Asıl adı Abdülüzza olup parlak yüzlü olduğundan veya öfkelendiğinde yanakları kızardığı için babası tarafından kendisine “alev gibi, çok parlak” anlamına gelmek üzere Ebu Leheb lakabı verilmiştir. Daha önce Hz. Muhammed’i çok sevdiği, hatta iki oğlunu onun kızlarıyla evlendirdiği halde peygamber olduktan sonra onun azılı düşmanı oldu.
Hz. Peygamber, insanların Allah katında eşit olduğunu, onların dini ve ahlaki erdemlerine göre değerlendirileceklerini söylüyordu. Ebu Leheb ise kibirli, gururlu ve zengin biri olup fakir ve zayıf insanların kendisine eşit tutulmasını kabullenemiyordu. Rivayete göre Resulüllah panayırda dolaşarak insanları İslam’a davet ederken Ebu Leheb de arkasından gider ve çevresindekilere onun yalancı olduğunu söylerdi
Hz. Peygamber’e karşı daima onun düşmanlarıyla birlikte hareket etmiş, hem kendisi hem de karısı ona eziyet etmişlerdir. Hicretin 2. yılında çiçek hastalığına yakalandığı için Bedir Savaşı’na katılamamış, fakat yerine adam göndermiş, ayrıca müşriklere mali destekte bulunmuştur.
Kureyş’in Bedir’deki yenilgisini ve ağır kayıplarını haber aldıktan yedi gün sonra kahrından öldüğü söylenmektedir. Çiçek hastalığı kendilerine de bulaşır endişesiyle ailesinden hiç kimsenin ona yaklaşmadığı, öldüğünde ücretle tuttukları Sudanlılar’a defnettirdikleri rivayet edilir. Ebu Leheb’in kızı Müslüman olarak Medine’ye hicret etmiş, oğulları Utbe ile Muttalib de Mekke’nin fethinden sonra İslam’a girmişlerdir
“Ebu Leheb’in elleri kurusun!” mealindeki 1.ayet mecazi bir ifade olup onun helak olması yönünde bir bedduadır.
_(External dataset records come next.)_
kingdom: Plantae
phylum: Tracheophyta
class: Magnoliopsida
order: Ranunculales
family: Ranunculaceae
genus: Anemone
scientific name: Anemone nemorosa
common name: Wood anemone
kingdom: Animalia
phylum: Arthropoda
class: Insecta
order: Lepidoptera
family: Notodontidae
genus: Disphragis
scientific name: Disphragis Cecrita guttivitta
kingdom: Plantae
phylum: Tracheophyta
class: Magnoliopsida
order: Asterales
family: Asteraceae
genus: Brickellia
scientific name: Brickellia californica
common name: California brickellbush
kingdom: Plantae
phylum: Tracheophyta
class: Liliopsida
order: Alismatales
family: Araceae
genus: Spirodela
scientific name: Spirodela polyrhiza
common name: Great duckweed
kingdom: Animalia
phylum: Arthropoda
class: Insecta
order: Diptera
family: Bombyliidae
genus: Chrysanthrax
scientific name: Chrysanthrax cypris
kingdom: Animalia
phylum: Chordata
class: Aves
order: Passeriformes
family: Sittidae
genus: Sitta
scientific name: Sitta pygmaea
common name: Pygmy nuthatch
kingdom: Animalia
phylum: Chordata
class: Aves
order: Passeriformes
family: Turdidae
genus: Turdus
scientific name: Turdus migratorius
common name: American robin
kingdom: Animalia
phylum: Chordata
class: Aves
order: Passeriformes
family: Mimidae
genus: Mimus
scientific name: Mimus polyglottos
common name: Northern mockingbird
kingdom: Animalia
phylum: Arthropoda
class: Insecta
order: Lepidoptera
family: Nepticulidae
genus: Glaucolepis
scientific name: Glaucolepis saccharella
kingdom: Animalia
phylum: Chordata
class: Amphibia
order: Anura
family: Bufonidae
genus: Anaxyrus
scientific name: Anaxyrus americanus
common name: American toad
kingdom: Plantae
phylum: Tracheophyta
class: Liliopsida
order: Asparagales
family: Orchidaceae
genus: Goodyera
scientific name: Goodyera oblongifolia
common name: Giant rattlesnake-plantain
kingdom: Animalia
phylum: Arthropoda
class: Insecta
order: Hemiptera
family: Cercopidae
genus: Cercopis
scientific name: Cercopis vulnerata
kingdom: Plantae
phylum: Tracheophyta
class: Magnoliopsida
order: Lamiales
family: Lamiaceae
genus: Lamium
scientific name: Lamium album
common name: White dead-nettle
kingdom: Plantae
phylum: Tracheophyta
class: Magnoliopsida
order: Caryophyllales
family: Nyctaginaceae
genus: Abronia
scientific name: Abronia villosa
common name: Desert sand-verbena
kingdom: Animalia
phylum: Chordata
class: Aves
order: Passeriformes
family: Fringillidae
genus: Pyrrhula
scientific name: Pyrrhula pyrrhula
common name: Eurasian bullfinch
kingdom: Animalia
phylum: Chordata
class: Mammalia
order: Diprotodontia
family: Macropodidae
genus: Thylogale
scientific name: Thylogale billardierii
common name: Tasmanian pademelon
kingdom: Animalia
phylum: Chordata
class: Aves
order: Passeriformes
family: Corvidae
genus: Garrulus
Devamındaki “tebbe” fiili, bedduanın gerçekleşeceğini ifade eder; nitekim öyle de olmuştur.
Müfessirler 2. ayette Ebı Leheb’in kazandığı bildirilen şeyden maksadın onun çocukları, malı, mevki ve itibarı olduğunu söylemişlerdir. Buna göre ayet, bunların hiçbirinin kendisini kötü sondan kurtaramadığını ifade eder. “Ona ne malı fayda verdi ne de kazandığı” diye çevirdiğimiz 2. ayete, “Malı ona ne fayda sağladı, o ne kazandı?” diye soru şeklinde de mana verilmiştir
Ebu Leheb, Hz. Peygamber’in amcası olduğu için onu desteklemesi ve düşmanlarına karşı koruması gerekirken tam tersine karısıyla birlikte ona eziyet ve sıkıntı verdiklerinden dolayı 3. ayette ateşi son derece şiddetli olan cehenneme gireceği haber verilmiştir.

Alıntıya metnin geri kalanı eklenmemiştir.